Whether you are just beginning with legislative activity or are a seasoned pro, you’ll want to read the ASHI Legislative Guidebook. Written in 1997 by Janet Swandby, this classic manual gives you detailed information on every aspect of the legislative arena, from contacting your elected officials, to building coalitions, to testifying at hearings, to hiring a lobbyist and much, much more. This is an insider’s look at the legislative process that will give you the confidence and tools to make a difference. You can find the Guidebook on the ASHI Web site in the Members Only area, also under Publications/Legislative Publications.

ASHI's Legislative Action Center

ASHI has created a special site, the Legislative Action Center, to promote awareness of important home inspection issues and to facilitate discussion on matters involving government regulation of home inspectors.

The Center allows members to identify their elected representatives, from the White House to town hall, and it provides e-mail addresses and other contact information.

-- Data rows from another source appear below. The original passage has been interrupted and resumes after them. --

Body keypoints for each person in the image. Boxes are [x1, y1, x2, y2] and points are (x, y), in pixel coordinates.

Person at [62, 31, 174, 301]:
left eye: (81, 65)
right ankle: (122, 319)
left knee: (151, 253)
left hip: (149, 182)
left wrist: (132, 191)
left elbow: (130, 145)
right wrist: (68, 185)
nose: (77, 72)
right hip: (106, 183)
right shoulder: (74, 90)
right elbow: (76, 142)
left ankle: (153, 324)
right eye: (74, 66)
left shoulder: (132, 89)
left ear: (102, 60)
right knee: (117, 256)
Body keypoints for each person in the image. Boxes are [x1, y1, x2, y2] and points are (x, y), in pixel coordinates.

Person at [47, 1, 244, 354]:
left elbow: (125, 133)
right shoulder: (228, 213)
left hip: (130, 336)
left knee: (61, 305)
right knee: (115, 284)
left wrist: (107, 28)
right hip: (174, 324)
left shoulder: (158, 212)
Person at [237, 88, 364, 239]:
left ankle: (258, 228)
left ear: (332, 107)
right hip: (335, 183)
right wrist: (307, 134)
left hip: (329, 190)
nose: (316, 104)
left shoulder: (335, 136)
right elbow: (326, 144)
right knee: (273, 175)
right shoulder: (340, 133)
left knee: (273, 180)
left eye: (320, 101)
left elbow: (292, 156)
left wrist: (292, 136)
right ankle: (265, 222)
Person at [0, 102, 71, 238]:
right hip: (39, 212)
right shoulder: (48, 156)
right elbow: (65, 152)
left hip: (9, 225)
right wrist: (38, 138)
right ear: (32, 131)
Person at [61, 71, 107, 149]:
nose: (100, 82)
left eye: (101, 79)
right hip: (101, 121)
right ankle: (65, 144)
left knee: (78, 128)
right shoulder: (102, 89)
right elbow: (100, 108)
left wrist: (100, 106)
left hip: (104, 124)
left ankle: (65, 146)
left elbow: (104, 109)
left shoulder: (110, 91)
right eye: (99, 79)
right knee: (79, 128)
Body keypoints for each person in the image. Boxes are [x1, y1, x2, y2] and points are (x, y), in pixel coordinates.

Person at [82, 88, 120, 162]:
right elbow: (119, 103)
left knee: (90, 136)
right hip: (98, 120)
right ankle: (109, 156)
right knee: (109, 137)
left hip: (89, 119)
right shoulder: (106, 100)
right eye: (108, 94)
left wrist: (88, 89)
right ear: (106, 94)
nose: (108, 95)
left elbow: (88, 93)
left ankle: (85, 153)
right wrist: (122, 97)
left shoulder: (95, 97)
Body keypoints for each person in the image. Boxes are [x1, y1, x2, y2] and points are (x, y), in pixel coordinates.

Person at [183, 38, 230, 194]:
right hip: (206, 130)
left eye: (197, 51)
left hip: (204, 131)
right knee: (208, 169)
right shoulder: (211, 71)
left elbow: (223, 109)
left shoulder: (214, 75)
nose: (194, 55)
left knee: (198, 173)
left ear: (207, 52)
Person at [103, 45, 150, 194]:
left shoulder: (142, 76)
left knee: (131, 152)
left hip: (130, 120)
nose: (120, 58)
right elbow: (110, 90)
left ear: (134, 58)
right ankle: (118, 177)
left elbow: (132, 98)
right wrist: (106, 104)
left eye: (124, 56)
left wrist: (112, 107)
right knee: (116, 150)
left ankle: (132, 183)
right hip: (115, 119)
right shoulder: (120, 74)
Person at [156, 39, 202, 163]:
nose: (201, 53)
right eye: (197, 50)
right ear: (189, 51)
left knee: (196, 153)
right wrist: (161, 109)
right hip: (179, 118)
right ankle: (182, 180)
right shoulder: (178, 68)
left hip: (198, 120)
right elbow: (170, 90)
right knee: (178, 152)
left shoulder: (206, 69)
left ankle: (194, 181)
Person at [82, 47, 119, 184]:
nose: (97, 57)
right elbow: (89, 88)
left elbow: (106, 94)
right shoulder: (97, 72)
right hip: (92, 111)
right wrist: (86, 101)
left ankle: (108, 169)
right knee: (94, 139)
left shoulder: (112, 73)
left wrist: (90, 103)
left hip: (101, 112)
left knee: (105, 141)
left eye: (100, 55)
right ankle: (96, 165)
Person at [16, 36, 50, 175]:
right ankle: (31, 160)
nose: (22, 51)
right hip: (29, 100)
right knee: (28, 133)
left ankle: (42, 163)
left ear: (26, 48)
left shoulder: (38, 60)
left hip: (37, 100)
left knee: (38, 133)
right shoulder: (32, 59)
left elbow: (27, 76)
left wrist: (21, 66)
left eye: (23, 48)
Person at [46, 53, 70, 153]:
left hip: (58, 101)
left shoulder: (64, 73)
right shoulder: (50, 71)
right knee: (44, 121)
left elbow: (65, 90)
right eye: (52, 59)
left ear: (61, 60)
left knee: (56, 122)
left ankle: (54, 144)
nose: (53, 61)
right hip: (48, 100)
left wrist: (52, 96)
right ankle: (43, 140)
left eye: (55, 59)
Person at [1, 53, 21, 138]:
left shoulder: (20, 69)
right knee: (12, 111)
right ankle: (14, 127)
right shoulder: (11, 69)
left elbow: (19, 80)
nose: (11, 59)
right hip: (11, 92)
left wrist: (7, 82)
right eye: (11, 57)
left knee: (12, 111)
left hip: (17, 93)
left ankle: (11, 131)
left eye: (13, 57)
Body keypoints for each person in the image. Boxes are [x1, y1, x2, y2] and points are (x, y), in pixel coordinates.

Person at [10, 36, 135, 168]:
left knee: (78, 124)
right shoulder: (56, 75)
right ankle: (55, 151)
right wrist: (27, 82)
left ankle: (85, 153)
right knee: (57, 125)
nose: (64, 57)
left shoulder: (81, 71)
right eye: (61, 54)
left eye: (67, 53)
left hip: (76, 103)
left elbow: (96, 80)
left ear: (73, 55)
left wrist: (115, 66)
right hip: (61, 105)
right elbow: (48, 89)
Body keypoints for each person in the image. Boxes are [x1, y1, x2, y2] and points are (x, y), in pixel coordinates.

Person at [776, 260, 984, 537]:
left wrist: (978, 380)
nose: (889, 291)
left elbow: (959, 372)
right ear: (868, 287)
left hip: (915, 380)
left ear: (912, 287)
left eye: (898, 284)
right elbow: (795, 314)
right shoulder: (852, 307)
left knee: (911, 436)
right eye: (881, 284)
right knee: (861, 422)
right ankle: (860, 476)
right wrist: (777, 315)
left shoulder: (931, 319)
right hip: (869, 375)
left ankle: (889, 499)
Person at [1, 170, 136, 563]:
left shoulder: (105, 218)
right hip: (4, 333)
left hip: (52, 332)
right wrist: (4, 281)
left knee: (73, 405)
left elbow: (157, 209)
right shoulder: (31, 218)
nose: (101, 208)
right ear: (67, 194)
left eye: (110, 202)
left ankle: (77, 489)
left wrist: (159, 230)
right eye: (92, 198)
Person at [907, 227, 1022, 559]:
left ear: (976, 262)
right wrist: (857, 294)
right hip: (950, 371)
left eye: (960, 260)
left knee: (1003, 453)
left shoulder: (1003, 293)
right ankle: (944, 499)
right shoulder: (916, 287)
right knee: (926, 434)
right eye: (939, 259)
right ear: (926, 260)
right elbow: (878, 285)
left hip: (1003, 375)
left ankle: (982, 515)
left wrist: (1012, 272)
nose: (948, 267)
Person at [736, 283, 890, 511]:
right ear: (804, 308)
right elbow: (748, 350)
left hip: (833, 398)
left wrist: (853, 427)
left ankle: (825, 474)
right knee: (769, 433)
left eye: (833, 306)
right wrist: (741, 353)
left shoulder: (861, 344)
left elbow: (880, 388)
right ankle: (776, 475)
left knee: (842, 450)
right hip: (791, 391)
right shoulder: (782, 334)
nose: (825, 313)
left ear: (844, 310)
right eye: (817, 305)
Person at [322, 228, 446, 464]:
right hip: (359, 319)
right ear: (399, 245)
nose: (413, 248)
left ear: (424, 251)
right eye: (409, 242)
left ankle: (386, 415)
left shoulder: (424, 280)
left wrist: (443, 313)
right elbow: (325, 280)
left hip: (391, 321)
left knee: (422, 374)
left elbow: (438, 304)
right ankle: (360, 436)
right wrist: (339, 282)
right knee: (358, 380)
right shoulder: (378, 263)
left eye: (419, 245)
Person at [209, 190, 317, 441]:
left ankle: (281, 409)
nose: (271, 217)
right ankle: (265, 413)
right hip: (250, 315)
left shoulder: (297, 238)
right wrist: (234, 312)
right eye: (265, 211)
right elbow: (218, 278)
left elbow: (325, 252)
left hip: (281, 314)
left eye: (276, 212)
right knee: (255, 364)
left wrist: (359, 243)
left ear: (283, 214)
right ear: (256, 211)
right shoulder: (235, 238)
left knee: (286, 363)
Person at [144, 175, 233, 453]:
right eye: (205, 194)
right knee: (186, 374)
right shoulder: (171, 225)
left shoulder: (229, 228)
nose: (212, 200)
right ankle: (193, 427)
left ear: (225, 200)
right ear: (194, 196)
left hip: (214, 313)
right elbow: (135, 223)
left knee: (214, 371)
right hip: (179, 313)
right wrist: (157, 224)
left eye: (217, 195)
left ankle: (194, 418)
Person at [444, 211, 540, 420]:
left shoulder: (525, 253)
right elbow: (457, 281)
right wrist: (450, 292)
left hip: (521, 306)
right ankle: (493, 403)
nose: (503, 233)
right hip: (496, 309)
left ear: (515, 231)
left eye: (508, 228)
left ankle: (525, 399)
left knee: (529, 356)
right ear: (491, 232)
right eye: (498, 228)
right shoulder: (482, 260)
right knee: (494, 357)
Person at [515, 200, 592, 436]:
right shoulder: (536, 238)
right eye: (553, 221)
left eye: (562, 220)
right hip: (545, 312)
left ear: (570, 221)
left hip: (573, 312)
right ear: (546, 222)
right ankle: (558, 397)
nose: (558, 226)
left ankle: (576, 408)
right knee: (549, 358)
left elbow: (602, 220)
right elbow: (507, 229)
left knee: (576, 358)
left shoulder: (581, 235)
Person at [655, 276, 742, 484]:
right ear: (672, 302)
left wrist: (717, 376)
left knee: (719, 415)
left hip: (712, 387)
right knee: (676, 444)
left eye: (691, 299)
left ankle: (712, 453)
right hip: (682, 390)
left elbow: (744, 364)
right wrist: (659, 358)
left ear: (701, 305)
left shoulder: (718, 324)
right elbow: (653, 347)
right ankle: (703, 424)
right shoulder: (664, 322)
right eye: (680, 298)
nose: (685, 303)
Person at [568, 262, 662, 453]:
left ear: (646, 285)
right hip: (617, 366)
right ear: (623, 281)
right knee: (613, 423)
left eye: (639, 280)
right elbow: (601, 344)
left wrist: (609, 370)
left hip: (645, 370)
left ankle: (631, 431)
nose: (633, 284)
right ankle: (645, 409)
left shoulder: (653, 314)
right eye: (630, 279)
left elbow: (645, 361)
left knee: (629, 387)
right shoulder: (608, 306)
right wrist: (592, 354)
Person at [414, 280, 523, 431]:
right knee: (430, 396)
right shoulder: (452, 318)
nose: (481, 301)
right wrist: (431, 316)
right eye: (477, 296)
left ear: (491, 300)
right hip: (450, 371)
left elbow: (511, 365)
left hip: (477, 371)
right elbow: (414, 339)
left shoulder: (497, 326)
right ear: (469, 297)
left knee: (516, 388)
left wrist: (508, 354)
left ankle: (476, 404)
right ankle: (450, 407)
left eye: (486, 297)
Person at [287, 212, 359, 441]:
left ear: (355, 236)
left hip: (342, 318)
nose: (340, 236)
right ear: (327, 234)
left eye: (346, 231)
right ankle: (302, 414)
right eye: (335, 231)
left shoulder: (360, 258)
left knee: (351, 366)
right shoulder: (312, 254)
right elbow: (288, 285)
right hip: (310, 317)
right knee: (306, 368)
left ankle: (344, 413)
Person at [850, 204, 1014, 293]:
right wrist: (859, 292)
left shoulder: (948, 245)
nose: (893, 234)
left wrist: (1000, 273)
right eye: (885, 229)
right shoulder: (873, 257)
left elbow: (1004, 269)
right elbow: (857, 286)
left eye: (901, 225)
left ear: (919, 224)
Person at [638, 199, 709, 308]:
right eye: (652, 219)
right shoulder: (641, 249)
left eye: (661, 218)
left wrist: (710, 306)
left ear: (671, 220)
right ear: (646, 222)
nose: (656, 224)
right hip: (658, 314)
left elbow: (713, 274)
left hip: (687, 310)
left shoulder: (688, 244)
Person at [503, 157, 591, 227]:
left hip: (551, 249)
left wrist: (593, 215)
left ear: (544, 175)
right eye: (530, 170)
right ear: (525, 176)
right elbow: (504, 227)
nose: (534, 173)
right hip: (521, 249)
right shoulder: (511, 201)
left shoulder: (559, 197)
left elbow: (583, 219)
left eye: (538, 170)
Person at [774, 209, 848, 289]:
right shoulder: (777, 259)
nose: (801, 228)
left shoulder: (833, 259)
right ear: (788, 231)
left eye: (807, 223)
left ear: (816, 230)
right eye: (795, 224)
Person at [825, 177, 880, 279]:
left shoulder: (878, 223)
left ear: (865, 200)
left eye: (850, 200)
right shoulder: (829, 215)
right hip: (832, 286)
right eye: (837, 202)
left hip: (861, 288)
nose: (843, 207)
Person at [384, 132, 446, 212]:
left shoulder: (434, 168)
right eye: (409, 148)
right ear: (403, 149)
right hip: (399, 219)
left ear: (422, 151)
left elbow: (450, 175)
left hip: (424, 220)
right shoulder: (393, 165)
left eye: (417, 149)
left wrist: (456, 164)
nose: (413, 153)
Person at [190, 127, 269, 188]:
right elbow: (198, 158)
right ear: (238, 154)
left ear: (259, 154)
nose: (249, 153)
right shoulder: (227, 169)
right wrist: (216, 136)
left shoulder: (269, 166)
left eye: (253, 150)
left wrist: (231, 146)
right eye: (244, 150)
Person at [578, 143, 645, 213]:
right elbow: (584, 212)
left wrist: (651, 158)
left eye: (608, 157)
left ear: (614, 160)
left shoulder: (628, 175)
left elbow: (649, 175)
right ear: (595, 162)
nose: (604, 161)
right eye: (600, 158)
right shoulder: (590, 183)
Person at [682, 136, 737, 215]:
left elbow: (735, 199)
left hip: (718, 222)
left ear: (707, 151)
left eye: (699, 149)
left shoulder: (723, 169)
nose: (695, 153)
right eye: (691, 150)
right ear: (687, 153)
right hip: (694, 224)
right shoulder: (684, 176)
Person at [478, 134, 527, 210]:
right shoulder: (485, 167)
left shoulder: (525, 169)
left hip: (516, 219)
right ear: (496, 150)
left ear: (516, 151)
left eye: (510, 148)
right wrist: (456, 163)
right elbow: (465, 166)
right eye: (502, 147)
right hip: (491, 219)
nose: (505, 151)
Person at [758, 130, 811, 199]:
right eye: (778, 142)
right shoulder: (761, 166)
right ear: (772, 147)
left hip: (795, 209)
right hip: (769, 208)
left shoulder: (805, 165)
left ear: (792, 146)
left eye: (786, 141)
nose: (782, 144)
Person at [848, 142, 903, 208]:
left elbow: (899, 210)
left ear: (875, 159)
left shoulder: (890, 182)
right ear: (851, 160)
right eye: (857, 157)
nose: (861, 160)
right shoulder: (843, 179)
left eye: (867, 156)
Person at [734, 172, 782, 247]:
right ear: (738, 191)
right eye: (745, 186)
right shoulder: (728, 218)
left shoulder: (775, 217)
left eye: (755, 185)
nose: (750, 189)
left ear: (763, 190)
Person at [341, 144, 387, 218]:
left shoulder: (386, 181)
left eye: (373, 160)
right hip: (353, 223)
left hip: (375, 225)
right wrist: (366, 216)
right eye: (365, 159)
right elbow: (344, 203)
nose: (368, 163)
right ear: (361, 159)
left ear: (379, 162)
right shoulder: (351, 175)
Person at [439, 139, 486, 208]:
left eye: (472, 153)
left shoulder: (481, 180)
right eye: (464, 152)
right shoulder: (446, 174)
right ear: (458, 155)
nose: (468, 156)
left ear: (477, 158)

There also is information about elections and candidates. One of the very best features is an Issues and Legislation page that ASHI can use to develop grass-roots campaigns by posting updated information on introduced legislation. Finally, HQ can create alerts and messages that ASHI members can send to their elected reps to lobby for a chapters positions on bills. In the last two years, several chapters and states have used these messages to defeat terrible legislation.

Your ASHI Legislative Committee


Last, but not least, you have the services of the ASHI Legislative Committee (LGC) just an e-mail or phone call away. The LGC will respond to requests for bill review and tips on coalition building, hiring lobbyists, PAC startup and other vital issues. Contact the LGC through Bob Kociolek, ASHI director of cChapter relations and state affairs, at bobk@ashi.org or 847-954-3177.

It' s Up to You!

ASHI provides more legislative services and tools for its members than any other inspector organization. These are your dues dollars working for you. Of course, you must decide your positions and strategies for legislation in general and specific bills in particular. Were here to help.